3) Luke mentions "inside knowledge" or gives casual references that a Roman official would not understand or fare about, like the "time if incense." This means very little, since it would need to be argued that the information Luke gives is insufficient to provide a basic understanding within a Roman's knowledge base. Modern English readers have little trouble getting basic understanding of what Luke refers to, so why should this be a problem for a Roman, even if we assume Theophilus was not in some way designated to handle cases involving Jewish affairs (as such officials would be needed among the Diaspora)? At the same time, this fails on the point that Luke's Gospel is an ancient biography, which means that it is intended, in the end, for readers beyond Theophilus.

That said, an analysis of Luke's contents actually debunks this argument. If any Gospel is suitable for a Jewish high priest, it is Matthew, with his rabbinic exegetical techniques and his focus on Jewish interests. Luke presents knowledge that would be suitable for a neophyte where the Gospel was concerned (Witherington, Acts commentary, 63), and it is for this reason that Witherington and others conceive of Theophilus as a "fairly recent convert" who came out of the synagogue, and had perhaps been a Jewish proselyte. As it is, then, Luke's presentation is actually too basic for a high priest.

Returning to Mirsch, we pick up on page 31, where he presents an involved and outlandish thesis of "spiritual progression" to validate his claims of Gospel order (Mark/Luke/Matthew). He selects the account of Jesus being baptized, and references to the Holy Spirit -- called "the spirit" in Mark, "the holy spirit" in Luke, and "the spirit of God" in Matthew.

Mirsch's initial error is in thinking that Luke would never have changed "spirit of God" to "holy spirit," on the supposition that no one would have "tampered with" a reference to God. This is simply nonsensical. The word used by Matthew, theos, was not sacrosanct, like the divine name; indeed it was a word used to refer to pagan deities. Furthermore, the holy spirit WAS the "spirit of God", so that the terms are synonymous. Finally, as far as Mark goes, Mirsch quotes Mark 1:10, which refers only to "the spirit," but he forgets that in Mark 1:8, reference is made to "the Holy Spirit," so that 1:10 implies the same thing. One of Mirsch's rhetorical tactics emerges on page 33, where he counsels the reader to be "open-minded enough to scrutinize all other alternatives." This is merely an attempt to claim the rhetorical high ground, and allow Mirsch to declare that anyone who designates his theory for the bunkum that it is, is thereby not "open-minded." It would never occur to Mirsch that his theory is being rejected because it is bunk, and is recognized as such by qualified commentators.

On pages 36-7 we have the first full exposition of a rewrite by Mirsch. He rapes the text of John 4, the story of the Samaritan woman at the well, and turns it into a story where the woman is actually a metaphor for Samaria itself, and Jesus is encouraging the Samaritans to join him in rebellion against Rome. To that end, everything in the story is forcibly reinterpreted, such that e.g., the "living water" becomes a metaphor for future political salvation .

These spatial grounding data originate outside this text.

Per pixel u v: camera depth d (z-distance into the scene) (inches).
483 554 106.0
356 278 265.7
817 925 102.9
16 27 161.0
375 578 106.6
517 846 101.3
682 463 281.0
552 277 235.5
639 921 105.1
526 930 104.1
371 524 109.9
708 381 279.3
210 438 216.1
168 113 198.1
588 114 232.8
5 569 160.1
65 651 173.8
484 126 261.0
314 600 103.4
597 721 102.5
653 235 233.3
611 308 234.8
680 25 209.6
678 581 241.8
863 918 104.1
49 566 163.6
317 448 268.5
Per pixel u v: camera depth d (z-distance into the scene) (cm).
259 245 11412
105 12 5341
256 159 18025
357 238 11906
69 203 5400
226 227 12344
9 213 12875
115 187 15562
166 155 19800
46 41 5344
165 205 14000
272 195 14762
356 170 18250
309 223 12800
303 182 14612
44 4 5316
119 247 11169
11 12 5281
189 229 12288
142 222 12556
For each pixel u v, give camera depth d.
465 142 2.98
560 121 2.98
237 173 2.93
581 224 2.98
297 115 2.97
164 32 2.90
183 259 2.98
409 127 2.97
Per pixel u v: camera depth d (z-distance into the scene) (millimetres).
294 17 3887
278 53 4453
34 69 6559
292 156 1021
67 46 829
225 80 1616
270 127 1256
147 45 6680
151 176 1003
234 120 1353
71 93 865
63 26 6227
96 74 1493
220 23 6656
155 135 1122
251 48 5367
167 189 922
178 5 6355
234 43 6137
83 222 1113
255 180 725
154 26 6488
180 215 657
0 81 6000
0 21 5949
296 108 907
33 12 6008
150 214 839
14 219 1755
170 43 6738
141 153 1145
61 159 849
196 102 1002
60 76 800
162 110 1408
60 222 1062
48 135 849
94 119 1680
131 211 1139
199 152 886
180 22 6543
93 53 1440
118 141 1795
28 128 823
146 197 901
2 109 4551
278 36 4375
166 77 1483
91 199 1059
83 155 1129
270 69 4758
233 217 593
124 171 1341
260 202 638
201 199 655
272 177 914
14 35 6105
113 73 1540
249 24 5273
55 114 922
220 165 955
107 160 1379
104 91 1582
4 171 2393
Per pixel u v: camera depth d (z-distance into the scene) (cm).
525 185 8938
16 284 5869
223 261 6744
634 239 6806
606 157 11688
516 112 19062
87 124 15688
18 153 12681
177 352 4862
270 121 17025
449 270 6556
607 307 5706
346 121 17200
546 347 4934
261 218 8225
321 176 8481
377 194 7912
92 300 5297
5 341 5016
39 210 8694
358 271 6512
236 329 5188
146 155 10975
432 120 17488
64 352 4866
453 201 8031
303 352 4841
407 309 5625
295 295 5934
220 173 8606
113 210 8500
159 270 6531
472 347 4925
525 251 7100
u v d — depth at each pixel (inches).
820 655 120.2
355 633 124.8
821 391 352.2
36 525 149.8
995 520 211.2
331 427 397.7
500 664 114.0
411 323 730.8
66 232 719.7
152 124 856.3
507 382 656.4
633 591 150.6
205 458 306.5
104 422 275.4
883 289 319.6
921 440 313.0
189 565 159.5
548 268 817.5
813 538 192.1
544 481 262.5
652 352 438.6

It's very creative, but why should we believe it? Mirsch gives all of one argument for this, and it concerns the five husbands of the woman. He begins by professing to find problems with reading the story as literal. Unfortunately, the problems he finds amount to, "Doh!" He first asks why the woman should be surprised and impressed; that a stranger is telling her intimate details about her life -- as she plainly says later -- doesn't seem to be sufficient reason for Mirsch. Second, he asks why Jesus made the reference at all. Apparently he forgot that Jews respected prophets who showed they knew things they would otherwise not be able to know. Delivering a prophecy is Jesus establishing his prophetic credentials. As it is, it is apparent that Mirsch doesn't get this, as he says, "Surely her character has been well established in the story by the facts already mentioned..." That's where he goes wrong: he thinks this was done just as a "character reference"!

Having imagined these problems out of thin air, Mirsch proceeds with his forced re-reading, in which the five husbands are metaphors for five past leaders of Samaria: Hyrcanus II, Antigonus, Herod the Great, Herod Archaeleus, and "Rome". The reader can already smell the books being cooked with that one. Why count "Rome" as a collective, and the other four as individuals? Why not instead also count each of the Roman emperors after Archaeleus -- Augustus and Tiberius? Why not count all the prefects of Rome who ruled the area as separate individuals? Indeed, why not count the client-kings under Rome, the two Herods, as under "Rome"? The obvious answer: Mirsch needs to strain and smash that number to five so that he can hammer it into his theory. He may as well have rewritten John 4's five husbands as a parable of the Mighty Morphin Power Rangers.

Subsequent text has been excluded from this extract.